◆ Exercise details
Where in the data below does the word "hand" appear? Copy every line that has it.

Bounding box coordinate data
------------------------------------------------------------

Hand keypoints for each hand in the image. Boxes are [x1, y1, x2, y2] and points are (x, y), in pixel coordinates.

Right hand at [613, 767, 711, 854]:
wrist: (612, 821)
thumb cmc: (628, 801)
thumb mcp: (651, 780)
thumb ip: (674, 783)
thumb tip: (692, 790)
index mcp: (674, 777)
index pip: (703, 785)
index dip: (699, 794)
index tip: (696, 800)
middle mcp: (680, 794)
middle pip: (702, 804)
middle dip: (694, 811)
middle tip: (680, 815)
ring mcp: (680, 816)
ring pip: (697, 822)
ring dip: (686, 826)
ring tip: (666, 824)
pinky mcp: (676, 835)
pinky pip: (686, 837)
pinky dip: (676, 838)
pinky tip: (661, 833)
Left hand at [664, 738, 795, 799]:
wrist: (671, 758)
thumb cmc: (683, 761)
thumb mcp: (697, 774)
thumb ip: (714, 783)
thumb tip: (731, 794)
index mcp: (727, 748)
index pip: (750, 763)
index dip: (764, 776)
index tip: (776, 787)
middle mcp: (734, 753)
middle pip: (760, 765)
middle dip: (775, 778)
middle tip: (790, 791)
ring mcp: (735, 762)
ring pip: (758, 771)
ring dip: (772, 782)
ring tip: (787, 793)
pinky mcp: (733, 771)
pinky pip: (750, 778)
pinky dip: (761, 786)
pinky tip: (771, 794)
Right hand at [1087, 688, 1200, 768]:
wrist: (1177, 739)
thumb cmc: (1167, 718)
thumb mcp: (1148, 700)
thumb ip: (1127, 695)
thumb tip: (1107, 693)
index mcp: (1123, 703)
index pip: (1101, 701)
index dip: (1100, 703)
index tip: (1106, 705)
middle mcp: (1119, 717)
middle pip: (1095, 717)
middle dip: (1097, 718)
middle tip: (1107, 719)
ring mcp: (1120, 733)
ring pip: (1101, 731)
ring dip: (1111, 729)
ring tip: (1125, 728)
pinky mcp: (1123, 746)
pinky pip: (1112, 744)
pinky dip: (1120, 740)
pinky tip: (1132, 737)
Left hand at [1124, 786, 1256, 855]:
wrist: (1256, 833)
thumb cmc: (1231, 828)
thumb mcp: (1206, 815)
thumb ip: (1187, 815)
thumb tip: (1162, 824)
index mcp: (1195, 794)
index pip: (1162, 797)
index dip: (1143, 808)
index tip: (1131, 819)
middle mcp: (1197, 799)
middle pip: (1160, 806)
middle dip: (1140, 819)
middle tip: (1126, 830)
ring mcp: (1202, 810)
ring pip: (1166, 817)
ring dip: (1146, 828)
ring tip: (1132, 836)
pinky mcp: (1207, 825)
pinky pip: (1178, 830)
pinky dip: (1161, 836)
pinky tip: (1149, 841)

------------------------------------------------------------

◆ Final answer
Hand keypoints for each hand in the image. Boxes are [x1, y1, x2, y2] and points are (x, y), in pixel coordinates.
Right hand at [613, 767, 711, 854]:
Left hand at [664, 738, 795, 799]:
Right hand at [1087, 688, 1200, 768]:
Left hand at [1124, 786, 1256, 855]:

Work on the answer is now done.